Cape Town – New footage has emerged of the late president Nelson Mandela speaking with a journalist in 1956, five years earlier than what was thought to have been his first television interview.
It was previously believed that the freedom fighter's first televised interview was with British journalist Brian Widlake while he was underground in May 1961.
Challenging this is footage believed to have been filmed during a break at the 1956 Treason Trial.
The short black-and-white clip shows a smartly-dressed Mandela answering questions at the Old Synagogue in Pretoria. The venue was used as a court.
Mandela told the camera, "From the very beginning, the African National Congress set itself the task of fighting against white supremacy. We have always regarded it as wrong for one racial group to dominate another racial group," he said.
"And from the very beginning, the African National Congress has fought without hesitation against all forms of racial discrimination and we shall continue to do so until freedom is achieved."
Neither the interviewer, nor the exact date of the interview, was known at this stage.
The Nelson Mandela Foundation said on Thursday that a Netherlands broadcaster, AVRO, transmitted the video on January 31, 1961.

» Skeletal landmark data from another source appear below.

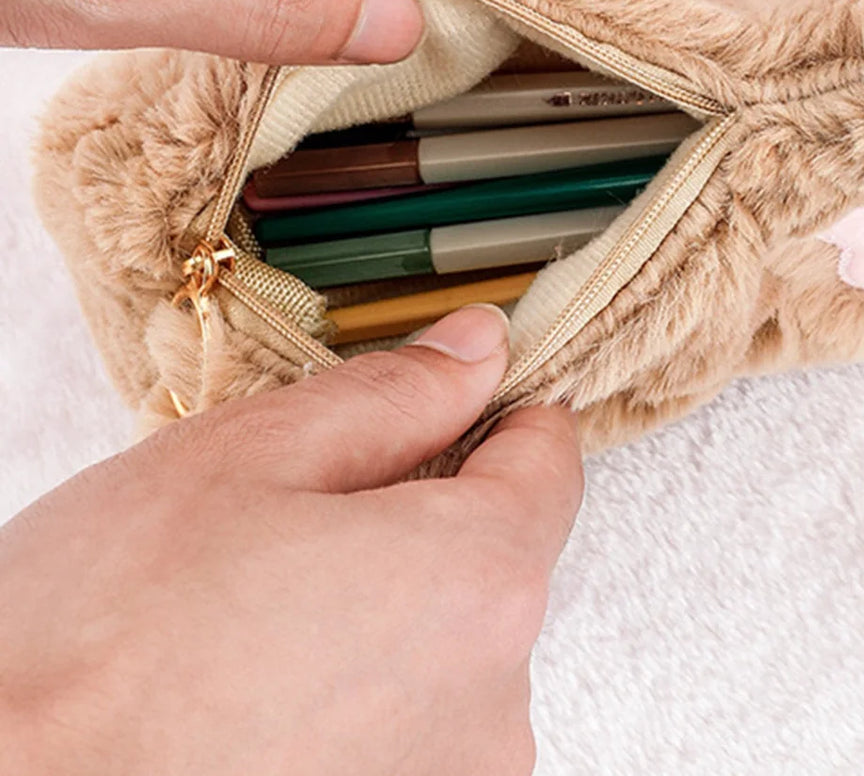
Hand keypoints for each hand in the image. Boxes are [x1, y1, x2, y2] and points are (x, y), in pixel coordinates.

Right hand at [0, 306, 583, 775]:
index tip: (462, 400)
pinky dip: (360, 702)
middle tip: (299, 521)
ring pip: (449, 651)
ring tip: (257, 624)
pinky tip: (259, 697)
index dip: (501, 414)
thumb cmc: (95, 649)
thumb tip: (479, 350)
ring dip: (385, 619)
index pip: (550, 463)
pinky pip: (413, 732)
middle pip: (498, 561)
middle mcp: (494, 702)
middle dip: (423, 521)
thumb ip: (393, 395)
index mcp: (477, 582)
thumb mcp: (246, 459)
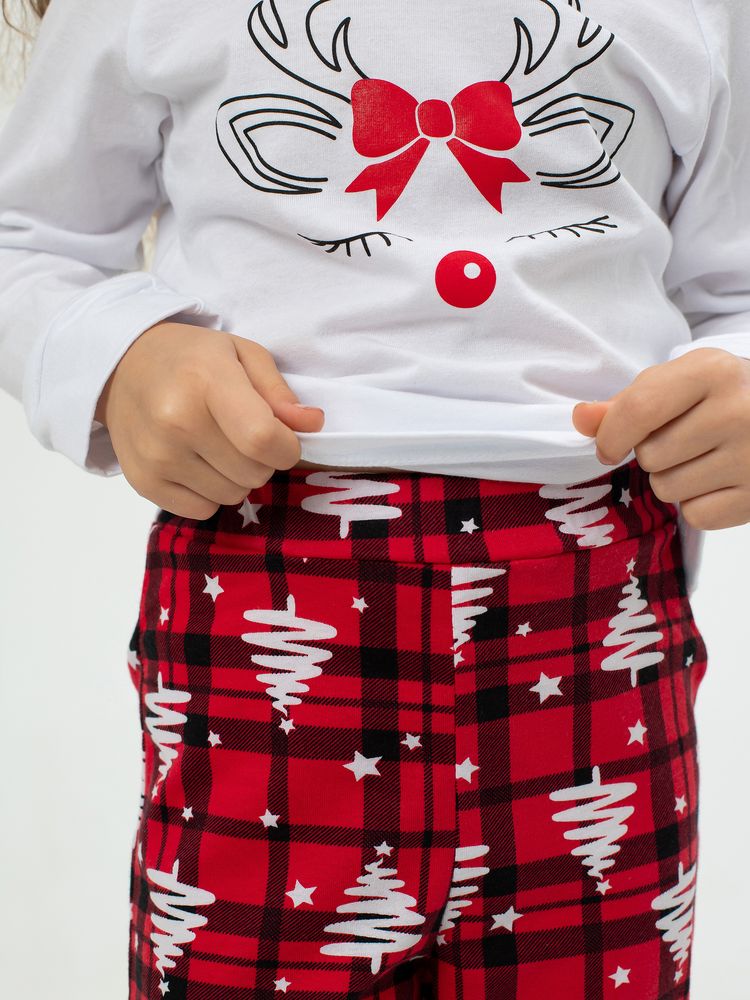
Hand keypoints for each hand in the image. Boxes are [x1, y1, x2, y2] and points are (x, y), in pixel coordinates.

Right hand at [94, 321, 324, 518]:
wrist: (121, 368)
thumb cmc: (191, 359)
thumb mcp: (241, 355)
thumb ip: (279, 392)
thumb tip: (313, 424)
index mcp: (206, 382)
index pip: (264, 439)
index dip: (287, 447)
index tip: (284, 438)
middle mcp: (176, 422)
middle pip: (253, 473)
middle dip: (262, 460)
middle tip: (242, 434)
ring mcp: (156, 456)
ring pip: (232, 496)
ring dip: (236, 477)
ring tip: (216, 446)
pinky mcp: (143, 482)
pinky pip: (203, 510)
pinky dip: (208, 493)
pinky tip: (196, 463)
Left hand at [571, 347, 749, 529]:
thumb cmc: (720, 397)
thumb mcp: (678, 384)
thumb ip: (627, 403)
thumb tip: (581, 419)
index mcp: (713, 371)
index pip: (639, 410)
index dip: (611, 436)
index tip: (608, 447)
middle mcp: (739, 410)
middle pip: (649, 456)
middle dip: (652, 454)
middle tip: (683, 441)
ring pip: (667, 489)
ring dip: (673, 480)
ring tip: (702, 459)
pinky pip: (696, 515)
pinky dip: (698, 504)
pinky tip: (718, 481)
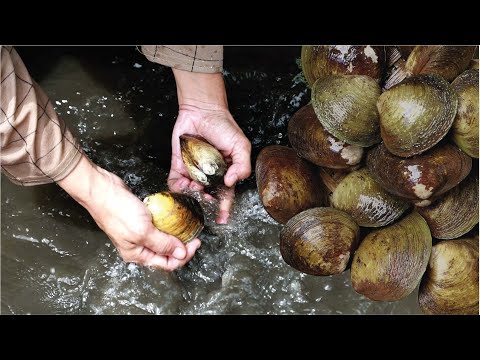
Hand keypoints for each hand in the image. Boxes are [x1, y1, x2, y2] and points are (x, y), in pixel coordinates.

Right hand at [58, 156, 200, 270]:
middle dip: (182, 247)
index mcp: (137, 255)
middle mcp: (138, 247)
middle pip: (166, 253)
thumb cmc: (117, 211)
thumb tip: (180, 254)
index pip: (166, 264)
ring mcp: (139, 233)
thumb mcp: (143, 231)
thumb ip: (162, 244)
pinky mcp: (140, 219)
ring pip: (163, 240)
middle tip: (194, 236)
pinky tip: (175, 219)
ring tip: (187, 228)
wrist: (102, 190)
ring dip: (176, 236)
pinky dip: (168, 225)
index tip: (195, 243)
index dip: (183, 256)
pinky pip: (158, 226)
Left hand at [169, 70, 251, 223]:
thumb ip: (242, 165)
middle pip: (207, 198)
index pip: (225, 196)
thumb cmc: (224, 126)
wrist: (202, 111)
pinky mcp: (179, 166)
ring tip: (195, 186)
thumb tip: (232, 183)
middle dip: (206, 202)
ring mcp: (194, 172)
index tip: (222, 220)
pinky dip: (177, 187)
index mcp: (226, 174)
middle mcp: (209, 176)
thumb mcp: (241, 146)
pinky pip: (175, 182)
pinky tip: (183, 184)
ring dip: (192, 195)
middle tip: (205, 198)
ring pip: (190, 193)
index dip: (224, 209)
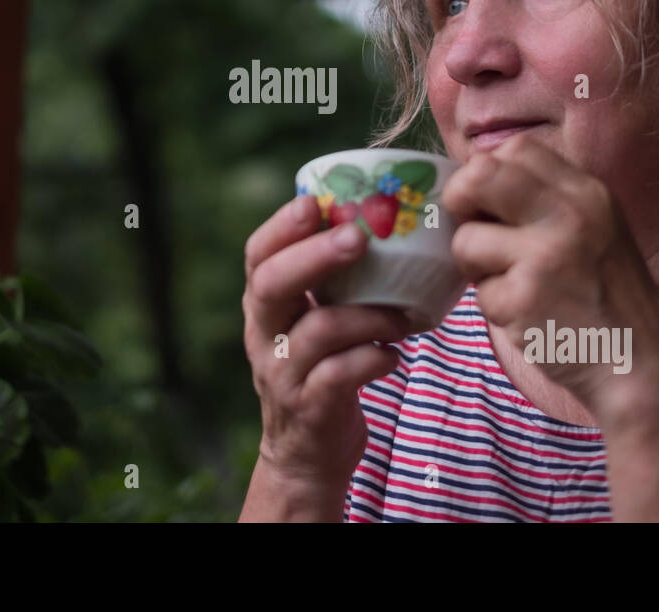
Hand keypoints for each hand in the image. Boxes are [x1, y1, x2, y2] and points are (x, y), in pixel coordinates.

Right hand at [241, 194, 416, 490]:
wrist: (306, 456)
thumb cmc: (322, 369)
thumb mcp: (312, 322)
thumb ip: (330, 283)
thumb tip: (385, 219)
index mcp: (264, 305)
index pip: (257, 255)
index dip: (281, 226)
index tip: (313, 201)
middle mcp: (263, 335)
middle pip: (271, 285)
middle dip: (314, 255)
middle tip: (357, 237)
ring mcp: (282, 374)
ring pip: (317, 330)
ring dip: (367, 315)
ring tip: (400, 315)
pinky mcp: (310, 408)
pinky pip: (341, 375)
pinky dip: (375, 358)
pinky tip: (392, 356)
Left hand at [440, 132, 658, 418]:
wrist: (642, 364)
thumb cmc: (608, 297)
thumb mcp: (597, 228)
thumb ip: (546, 200)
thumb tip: (472, 181)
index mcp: (586, 192)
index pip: (515, 149)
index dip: (488, 172)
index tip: (489, 202)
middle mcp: (569, 214)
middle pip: (479, 175)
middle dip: (459, 201)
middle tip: (471, 231)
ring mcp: (546, 256)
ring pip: (466, 240)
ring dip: (476, 268)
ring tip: (511, 284)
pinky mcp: (525, 298)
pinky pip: (480, 293)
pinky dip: (496, 309)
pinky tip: (529, 318)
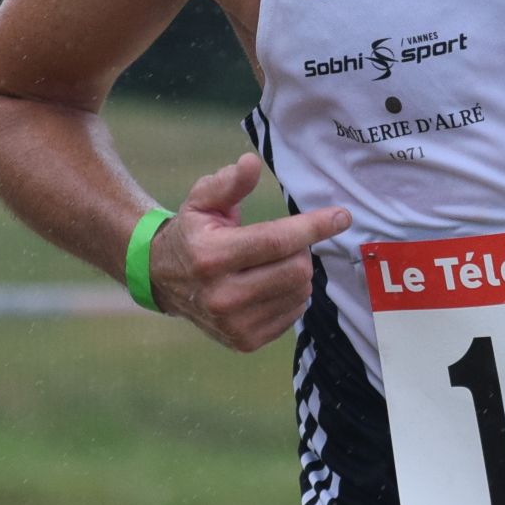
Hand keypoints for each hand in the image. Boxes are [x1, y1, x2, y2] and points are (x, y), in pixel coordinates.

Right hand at [147, 152, 351, 352]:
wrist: (162, 280)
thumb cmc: (191, 233)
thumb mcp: (201, 201)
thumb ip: (229, 183)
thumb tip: (251, 163)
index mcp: (211, 256)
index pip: (276, 240)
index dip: (314, 226)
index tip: (342, 216)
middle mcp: (222, 295)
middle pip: (296, 270)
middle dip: (301, 250)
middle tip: (286, 242)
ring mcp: (234, 324)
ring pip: (299, 293)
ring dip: (297, 273)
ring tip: (272, 263)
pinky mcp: (244, 342)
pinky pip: (293, 313)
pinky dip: (291, 295)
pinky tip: (269, 284)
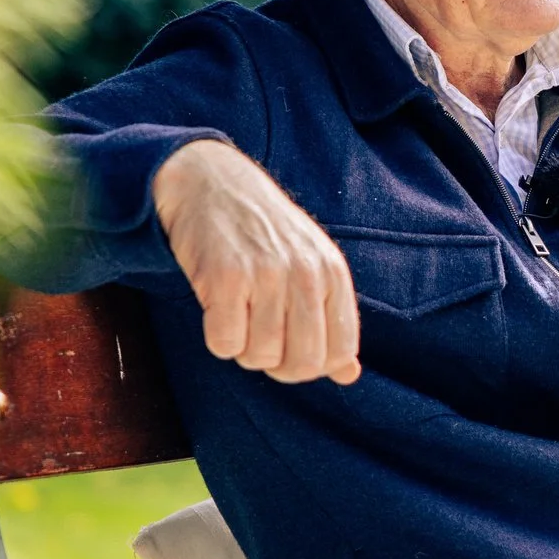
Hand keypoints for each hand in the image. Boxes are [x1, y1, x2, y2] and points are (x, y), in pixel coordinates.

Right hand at [151, 139, 360, 384]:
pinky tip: (218, 309)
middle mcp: (305, 274)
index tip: (291, 348)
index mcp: (332, 273)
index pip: (340, 351)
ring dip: (244, 350)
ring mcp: (266, 275)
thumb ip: (332, 319)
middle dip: (278, 366)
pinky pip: (225, 344)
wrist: (209, 183)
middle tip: (260, 341)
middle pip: (302, 364)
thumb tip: (349, 375)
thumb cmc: (263, 233)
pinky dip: (218, 339)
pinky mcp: (224, 278)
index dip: (313, 365)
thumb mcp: (311, 265)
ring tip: (238, 316)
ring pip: (260, 358)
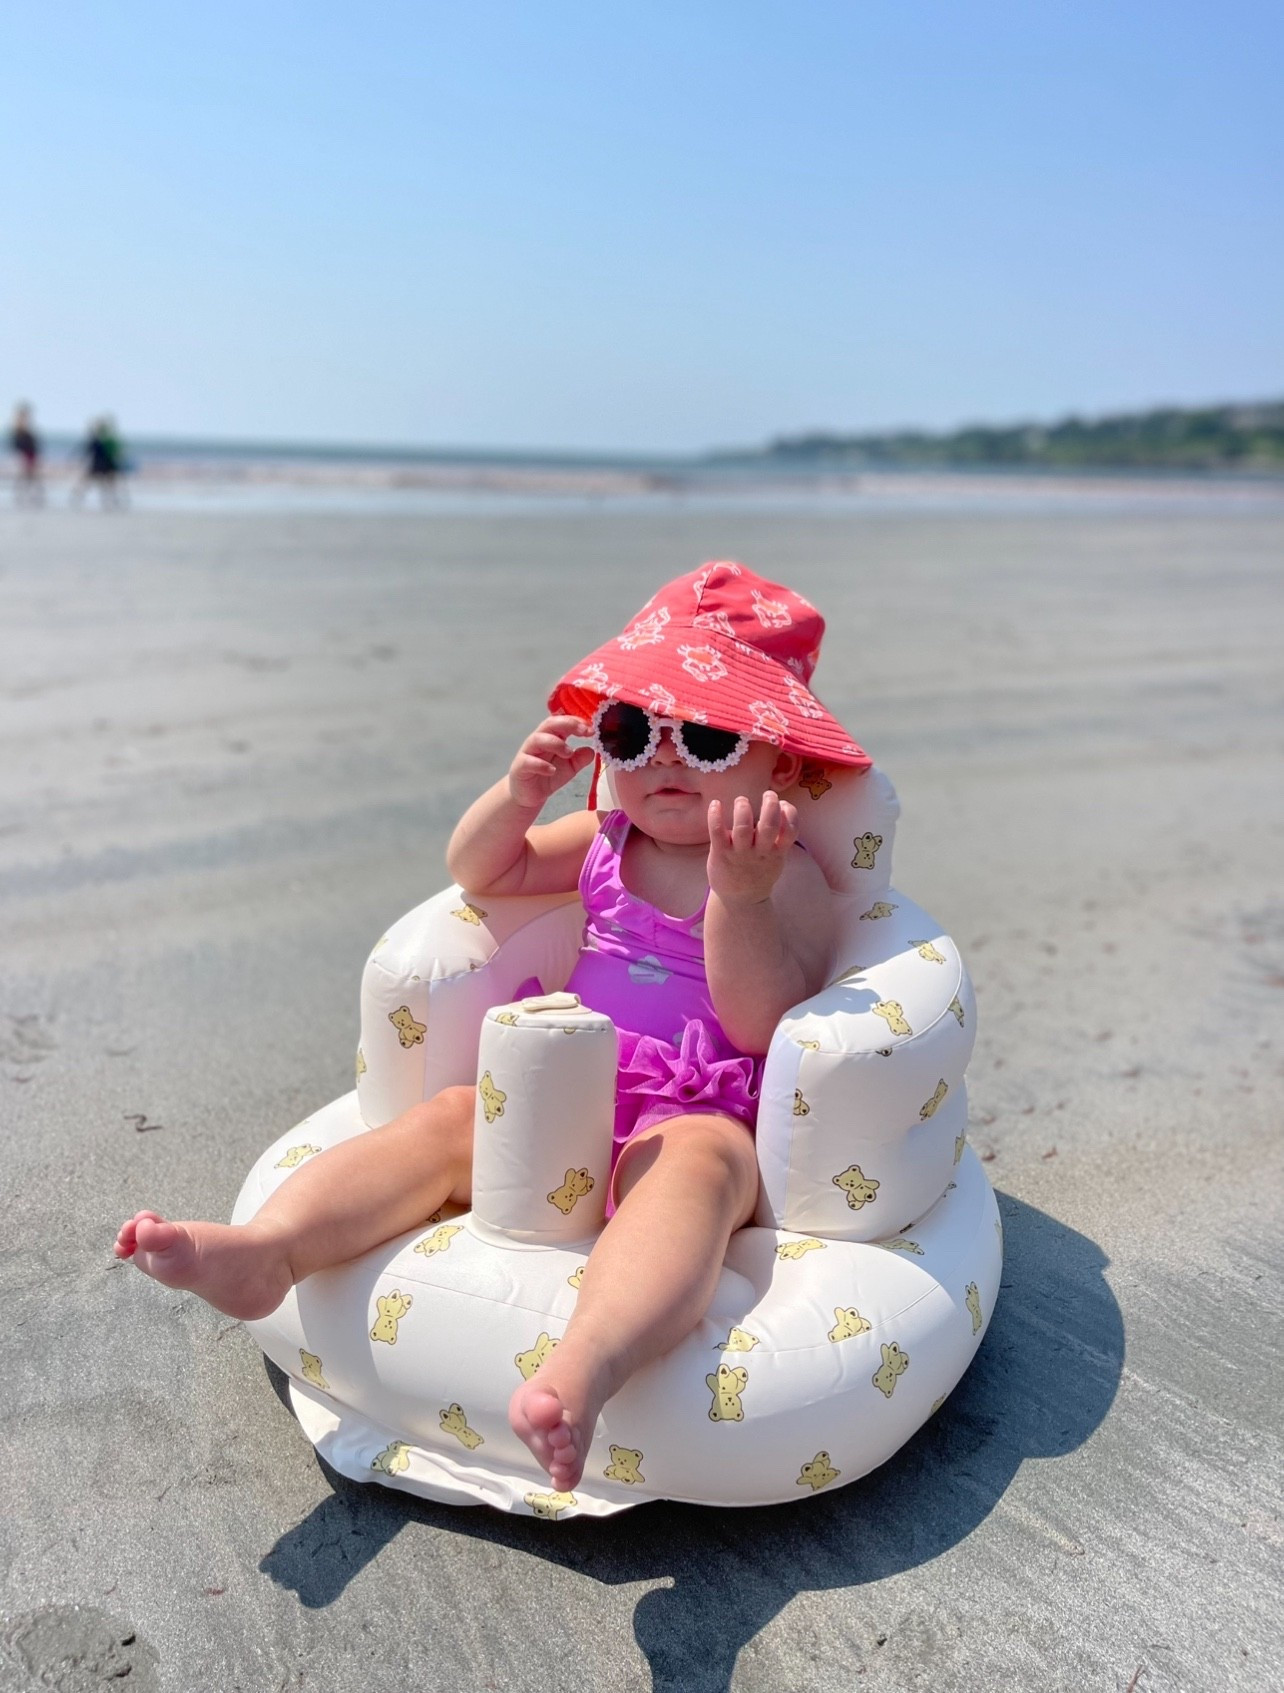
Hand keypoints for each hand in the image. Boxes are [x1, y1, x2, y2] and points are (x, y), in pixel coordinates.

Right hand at [508, 716, 594, 809]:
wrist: (530, 794)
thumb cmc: (549, 775)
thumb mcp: (570, 767)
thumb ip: (580, 758)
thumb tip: (592, 750)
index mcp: (552, 736)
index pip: (563, 721)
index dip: (577, 721)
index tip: (592, 729)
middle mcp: (539, 740)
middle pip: (550, 723)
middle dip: (568, 724)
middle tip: (584, 731)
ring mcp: (528, 752)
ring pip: (537, 739)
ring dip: (555, 743)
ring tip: (569, 753)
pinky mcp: (520, 766)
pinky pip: (528, 761)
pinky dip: (541, 765)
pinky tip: (551, 770)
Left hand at [706, 791, 798, 906]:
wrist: (741, 900)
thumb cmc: (759, 871)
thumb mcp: (777, 858)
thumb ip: (780, 836)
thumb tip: (782, 805)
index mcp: (776, 852)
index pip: (791, 830)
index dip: (790, 814)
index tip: (784, 805)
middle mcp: (760, 852)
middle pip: (769, 826)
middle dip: (770, 805)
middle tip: (768, 794)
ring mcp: (740, 853)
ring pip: (743, 828)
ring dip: (743, 808)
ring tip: (742, 800)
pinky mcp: (720, 853)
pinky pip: (717, 832)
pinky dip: (715, 815)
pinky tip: (715, 804)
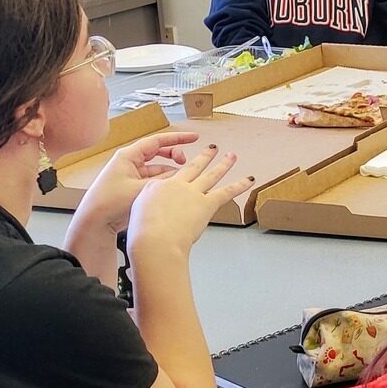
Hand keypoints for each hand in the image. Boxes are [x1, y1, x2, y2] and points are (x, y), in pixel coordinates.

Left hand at [75, 130, 199, 233]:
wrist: (94, 222)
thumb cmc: (109, 202)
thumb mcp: (141, 188)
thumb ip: (164, 179)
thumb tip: (181, 174)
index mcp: (128, 156)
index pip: (157, 141)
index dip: (177, 138)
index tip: (193, 137)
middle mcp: (130, 162)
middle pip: (158, 152)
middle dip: (174, 155)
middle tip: (186, 162)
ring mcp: (132, 174)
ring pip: (157, 168)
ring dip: (169, 171)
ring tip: (180, 179)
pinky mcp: (133, 187)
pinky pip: (153, 179)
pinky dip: (163, 182)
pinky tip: (171, 188)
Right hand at [126, 145, 251, 258]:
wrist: (156, 239)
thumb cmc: (144, 234)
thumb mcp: (137, 214)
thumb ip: (148, 210)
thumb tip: (152, 215)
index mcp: (158, 187)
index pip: (171, 176)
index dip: (180, 172)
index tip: (184, 169)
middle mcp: (177, 185)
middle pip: (193, 167)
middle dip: (205, 156)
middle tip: (213, 148)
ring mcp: (193, 193)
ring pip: (212, 174)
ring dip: (224, 164)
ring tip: (232, 156)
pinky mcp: (207, 204)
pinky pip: (227, 192)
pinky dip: (240, 185)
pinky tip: (249, 180)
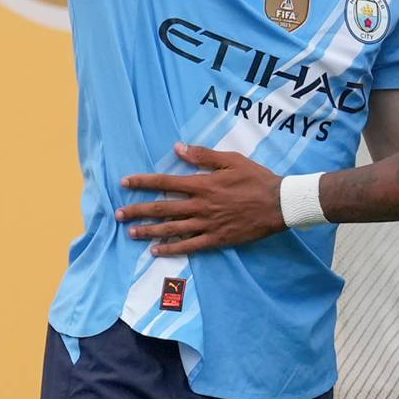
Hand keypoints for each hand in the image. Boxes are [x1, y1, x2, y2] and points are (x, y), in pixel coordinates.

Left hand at [115, 143, 284, 255]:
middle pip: (163, 208)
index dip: (143, 182)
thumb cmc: (256, 179)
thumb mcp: (231, 160)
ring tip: (131, 232)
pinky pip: (189, 245)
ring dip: (149, 230)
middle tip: (119, 214)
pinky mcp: (216, 238)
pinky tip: (156, 250)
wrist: (279, 203)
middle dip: (138, 210)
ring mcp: (207, 224)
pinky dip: (171, 248)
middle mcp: (200, 205)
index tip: (125, 183)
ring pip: (172, 228)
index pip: (166, 182)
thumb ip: (203, 155)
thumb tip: (178, 148)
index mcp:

The rights holder, AVROTROS, waived its licence fee for the foundation and authorised that it could use it for a year.
Zanele Riba, the foundation's archivist, said they were excited to have in their hands such historical material.
The footage was included in a programme on apartheid South Africa, called Boeren en Bantoes. Among those interviewed were anti-apartheid activists Ahmed Kathrada and Helen Joseph.